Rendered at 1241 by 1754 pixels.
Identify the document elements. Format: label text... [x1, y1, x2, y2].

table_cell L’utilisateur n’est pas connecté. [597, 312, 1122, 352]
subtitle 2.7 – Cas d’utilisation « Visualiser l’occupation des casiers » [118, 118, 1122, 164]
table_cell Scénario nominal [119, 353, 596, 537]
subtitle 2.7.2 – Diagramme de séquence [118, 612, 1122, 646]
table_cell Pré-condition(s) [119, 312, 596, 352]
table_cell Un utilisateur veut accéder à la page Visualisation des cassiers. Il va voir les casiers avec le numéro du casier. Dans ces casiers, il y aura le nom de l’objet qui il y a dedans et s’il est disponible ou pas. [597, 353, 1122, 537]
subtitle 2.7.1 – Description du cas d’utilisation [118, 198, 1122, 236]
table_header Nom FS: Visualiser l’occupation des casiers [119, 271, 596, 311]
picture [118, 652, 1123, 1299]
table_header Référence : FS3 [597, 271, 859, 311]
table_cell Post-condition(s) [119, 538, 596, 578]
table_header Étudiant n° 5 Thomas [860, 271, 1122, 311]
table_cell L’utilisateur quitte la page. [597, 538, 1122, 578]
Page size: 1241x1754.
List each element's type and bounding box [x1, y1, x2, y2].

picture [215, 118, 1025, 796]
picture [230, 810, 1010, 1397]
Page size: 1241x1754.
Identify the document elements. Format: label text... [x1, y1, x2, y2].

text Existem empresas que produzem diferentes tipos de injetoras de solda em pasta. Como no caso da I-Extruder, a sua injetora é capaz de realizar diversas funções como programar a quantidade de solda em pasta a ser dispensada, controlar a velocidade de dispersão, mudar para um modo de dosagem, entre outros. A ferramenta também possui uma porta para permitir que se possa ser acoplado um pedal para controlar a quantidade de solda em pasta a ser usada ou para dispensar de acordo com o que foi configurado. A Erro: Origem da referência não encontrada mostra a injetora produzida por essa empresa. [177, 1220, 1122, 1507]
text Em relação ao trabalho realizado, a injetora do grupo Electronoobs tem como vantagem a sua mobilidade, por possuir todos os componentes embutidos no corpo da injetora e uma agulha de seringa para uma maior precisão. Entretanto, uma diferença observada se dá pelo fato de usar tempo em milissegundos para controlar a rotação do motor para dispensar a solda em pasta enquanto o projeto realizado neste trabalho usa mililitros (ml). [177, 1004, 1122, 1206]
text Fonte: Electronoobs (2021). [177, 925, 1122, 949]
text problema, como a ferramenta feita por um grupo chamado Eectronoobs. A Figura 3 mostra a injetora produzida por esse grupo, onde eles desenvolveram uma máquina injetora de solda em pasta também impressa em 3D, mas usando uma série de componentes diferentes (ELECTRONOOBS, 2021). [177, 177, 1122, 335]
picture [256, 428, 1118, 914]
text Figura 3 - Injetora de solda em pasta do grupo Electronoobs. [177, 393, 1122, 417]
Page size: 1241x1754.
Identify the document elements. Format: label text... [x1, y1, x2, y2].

=====

Lay out the records as a JSON list of strings, one string per line with blank lines omitted, starting at the first line and ending at the line that contains "table_cell Un utilisateur", with both of those lines included.

▸ Task response:
[
  "Rendered at 1241 by 1754 pixels.",
  "Identify the document elements. Format: label text... [x1, y1, x2, y2].",
  "table_cell L’utilisateur n’est pas connecté. [597, 312, 1122, 352]",
  "subtitle 2.7 – Cas d’utilisation « Visualiser l’occupation des casiers » [118, 118, 1122, 164]",
  "table_cell Scénario nominal [119, 353, 596, 537]",
  "subtitle 2.7.2 – Diagramme de séquence [118, 612, 1122, 646]",
  "table_cell Pré-condition(s) [119, 312, 596, 352]",
  "table_cell Un utilisateur veut accéder à la page Visualisation des cassiers. Il va voir les casiers avec le numéro du casier. Dans ces casiers, il y aura le nom de l’objet qui il y a dedans et s’il est disponible ou pas. [597, 353, 1122, 537]"
]